On NIAH, EvolKV outperformed baselines by over 13 percentage points on Mistral-7B-Instruct and 4 points on Llama-3-8B-Instruct at $c=128$ . The optimized budgets generalized effectively to RULER, yielding up to 3.6 point gains over the strongest baseline, demonstrating robust long-context retrieval and reasoning.

Figure 6: Evaluation of Llama-3-8B-Instruct and Mistral-7B-Instruct on NIAH at a KV cache budget of 128.

Ablation and Analysis

Group Size and Optimization Dynamics

Performance peaks at a group size of $n_g=8$ , balancing optimization efficiency and granularity. Smaller groups risk overfitting to limited data, while larger groups hinder fine-grained allocation.

Figure 7: Comparison results of different group sizes.

Generalization and Robustness

KV cache budgets optimized under strict constraints generalize smoothly to larger budgets and across datasets, outperforming direct optimization at higher budgets. EvolKV exhibits stable optimization dynamics and strong adaptability to diverse downstream tasks and model series (e.g., Qwen).

Inference Time and Memory

EvolKV incurs negligible overhead in inference time and peak memory usage compared to other compression methods, while significantly reducing memory consumption relative to full cache retention.

Figure 8: Comparison results of inference time.

Implications and Future Directions

EvolKV demonstrates that evolutionary, task-aware cache budget allocation uncovers latent layer-importance patterns overlooked by heuristic methods, enabling efficient inference in LLMs under stringent memory constraints. The plug-and-play nature of the framework, requiring only a handful of labeled examples and no model modification, makes it practical for real-world deployment.

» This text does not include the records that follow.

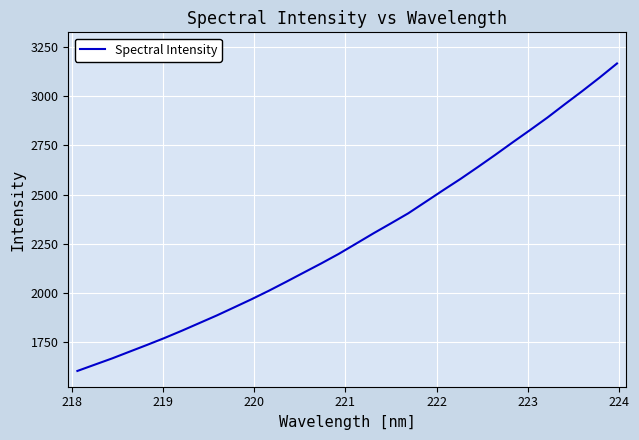

What is the smallest value displayed?

1603.8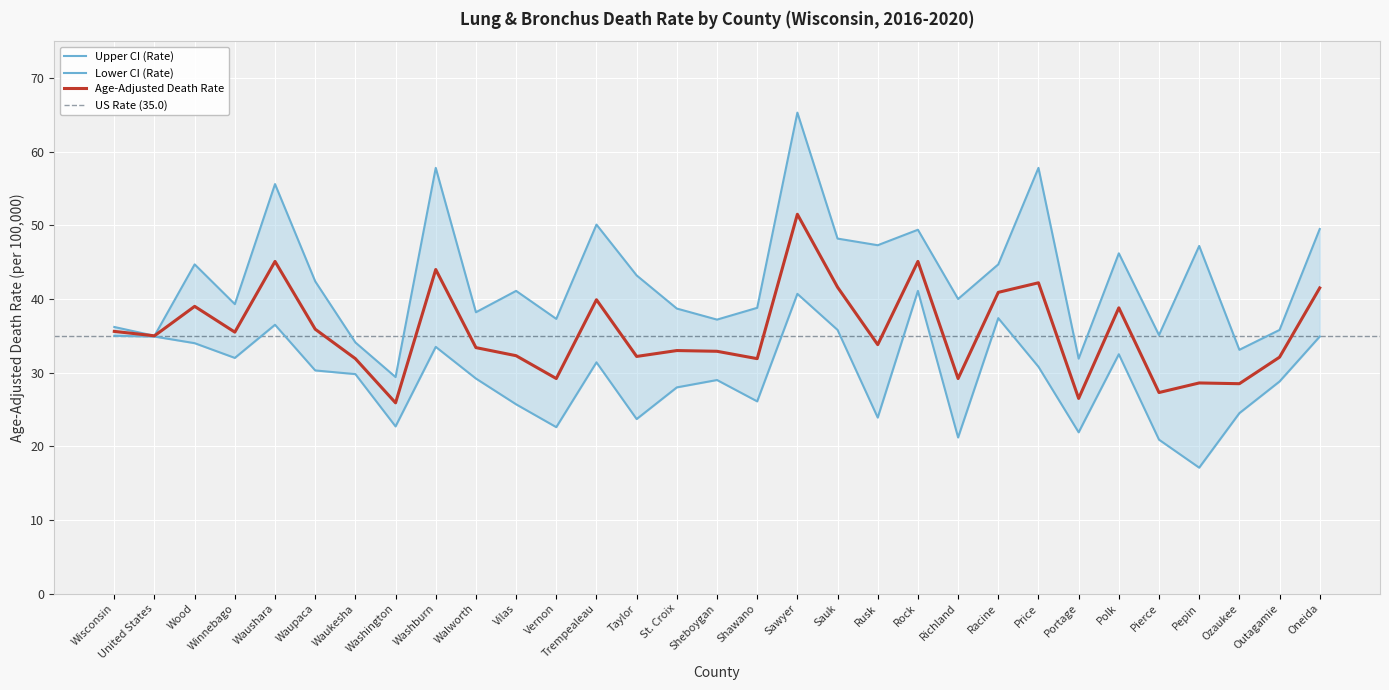

Which category has the lowest value across all series?

Pepin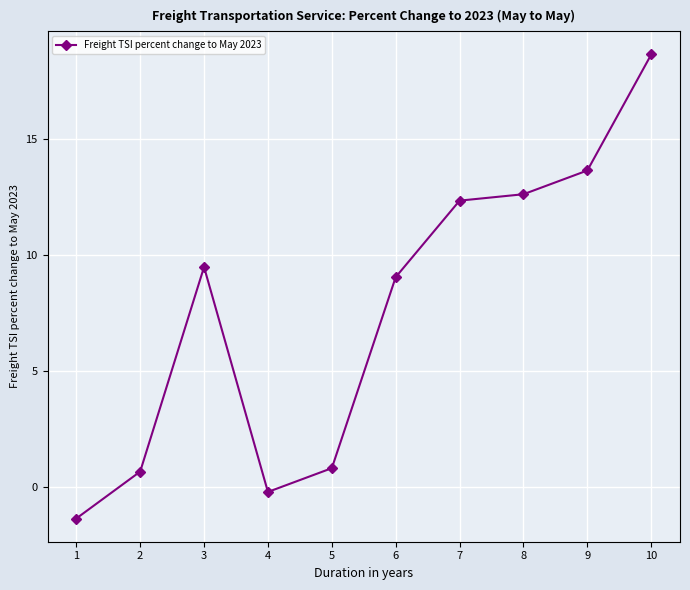

Which category has the lowest value across all series?

1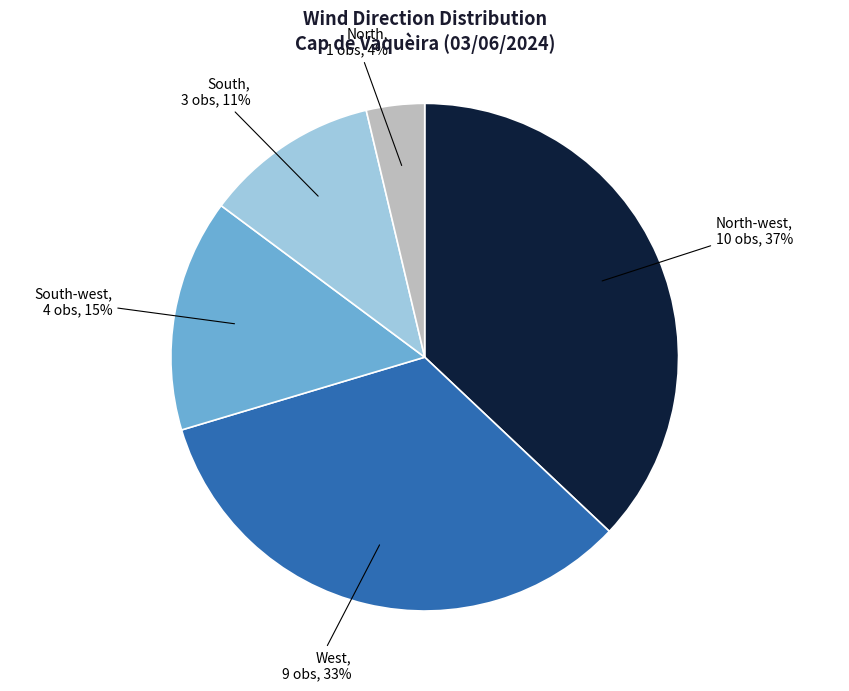

To the nearest percent, what is the average slice percentage?

20%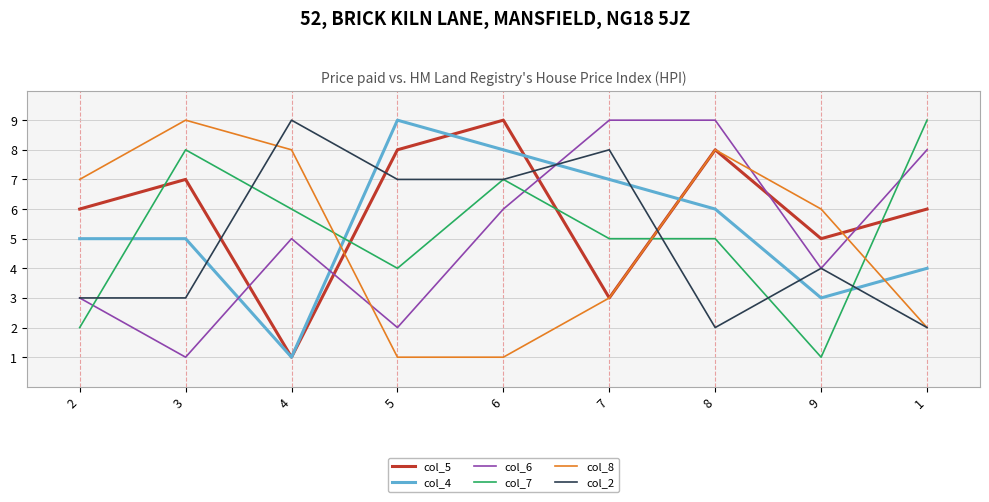

What is the maximum value shown in the chart?

9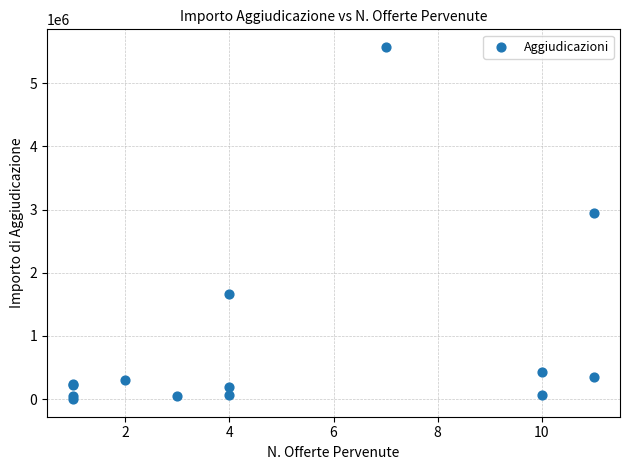

What Y value in the scatter plot is closest to 2787569?

2943015.0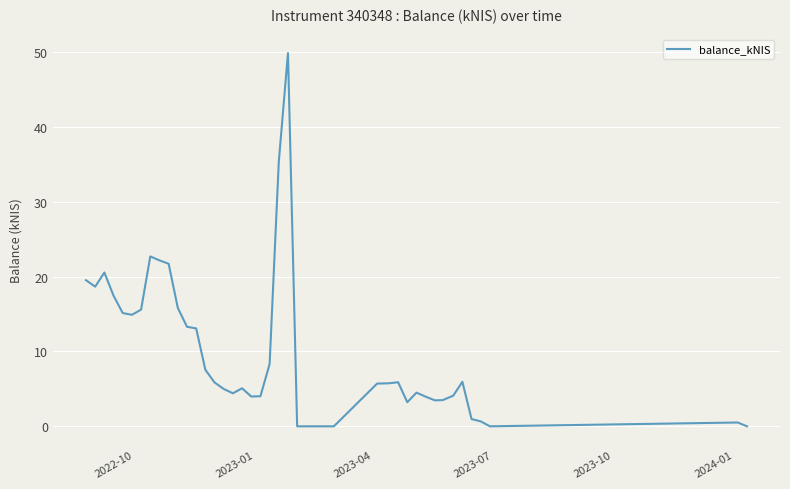

What is the maximum value shown in the chart?

49.9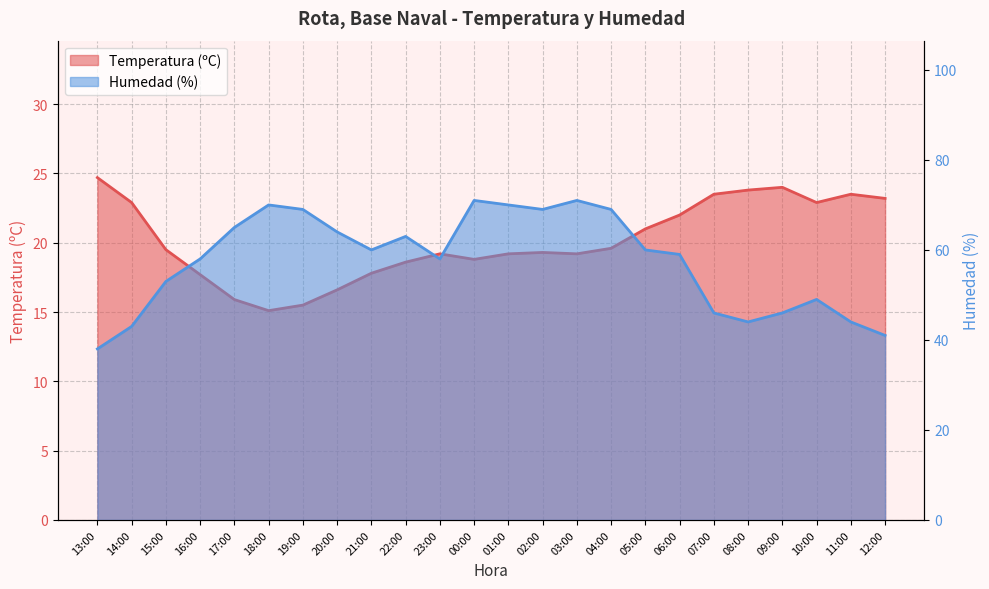

Reading left to right, extract all data points from this chart.

Temperatura (ºC): 13:00=24.7	14:00=22.9	15:00=19.5	16:00=17.7	17:00=15.9	18:00=15.1	19:00=15.5	20:00=16.6	21:00=17.8	22:00=18.6	23:00=19.2	00:00=18.8	01:00=19.2	02:00=19.3	03:00=19.2	04:00=19.6	05:00=21.0	06:00=22.0	07:00=23.5	08:00=23.8	09:00=24.0	10:00=22.9	11:00=23.5	12:00=23.2
Humedad (%): 13:00=38.0	14:00=43.0	15:00=53.0	16:00=58.0	17:00=65.0	18:00=70.0	19:00=69.0	20:00=64.0	21:00=60.0	22:00=63.0	23:00=58.0	00:00=71.0	01:00=70.0	02:00=69.0	03:00=71.0	04:00=69.0	05:00=60.0	06:00=59.0	07:00=46.0	08:00=44.0	09:00=46.0	10:00=49.0	11:00=44.0	12:00=41.0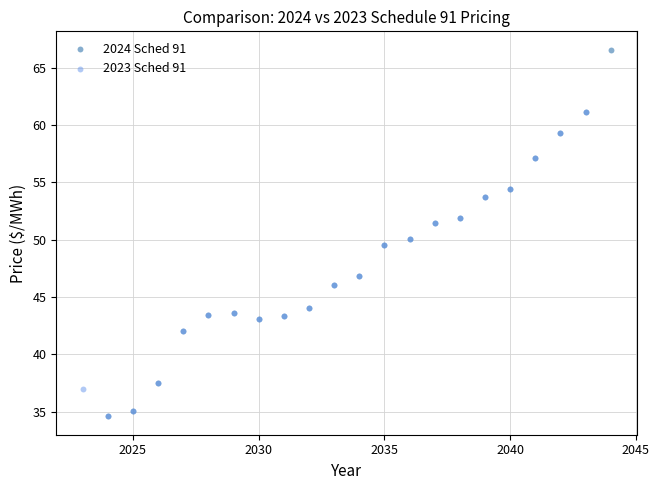

Which series has the widest spread of Y values?

2024 Sched 91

The results challenge the prevailing assumption that fixed or pyramidal cache allocation is optimal, showing that non-uniform, task-driven strategies can yield superior performance—even surpassing the full model under extreme compression. This has implications for scalable LLM deployment in resource-constrained environments and motivates further research into fine-grained cache allocation, such as attention-head-level budgets and tokenization-free approaches.

Conclusion

EvolKV provides a principled, adaptive solution for layer-wise KV cache compression in LLM inference, consistently outperforming rule-based baselines and achieving state-of-the-art results across a range of tasks and budgets. Its evolutionary optimization framework is robust, generalizes across tasks and models, and is efficient in both computation and memory. Future work should explore attention-head-level budget allocation and the interaction of cache compression with tokenization schemes.